A damning Eskom report released by professional auditing firm Deloitte has found that the country’s mass blackouts and load shedding was engineered as part of a senior Eskom manager’s plan to get wealthy through irregular contracts.

This is the second such report released in as many weeks The Times reported, with law-firm Dentons’ report, released in early February, also pointing to the possibility of criminal activity related to the emergency procurement of “blackout” coal under the watch of lead procurement negotiator, Koos Jordaan.

“It would appear that Mr Jordaan, and other Eskom employees, circumvented the prescribed Eskom tender policy and procedure by appointing suppliers under the emergency mandate when, in fact, these services did not relate to the emergency period and should have been dealt with under the normal Eskom procurement policies and procedures,” the report said.

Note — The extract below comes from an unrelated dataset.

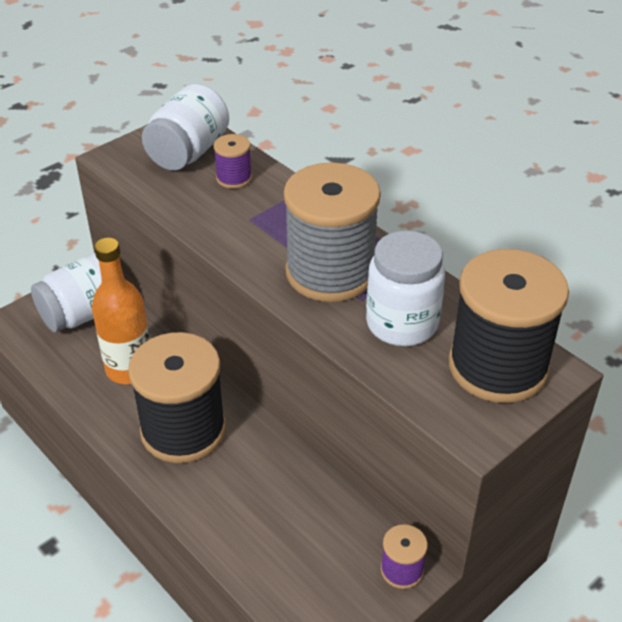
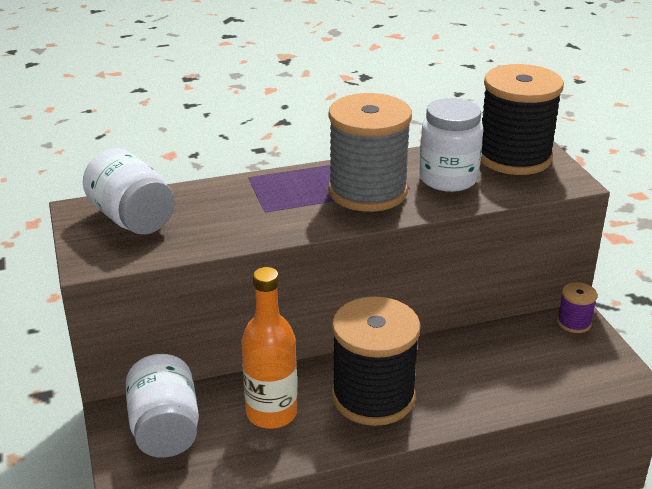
camera: 65 degrees left, 10 degrees down
purple spool [214,134,252,189] -> none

“From the interviews conducted, it appears that the 2008 emergency was not managed in the best interest of Eskom and resulted in fruitless and wasteful expenditure being incurred.”

Deloitte noted that Jordaan was given the task of  buying more than R10-billion worth of emergency coal during the 2008 power crisis, much of which he and other Eskom employees distributed to known associates through irregular contracts.

Jordaan resigned shortly after the investigation was launched and is currently the senior executive of a private coal company.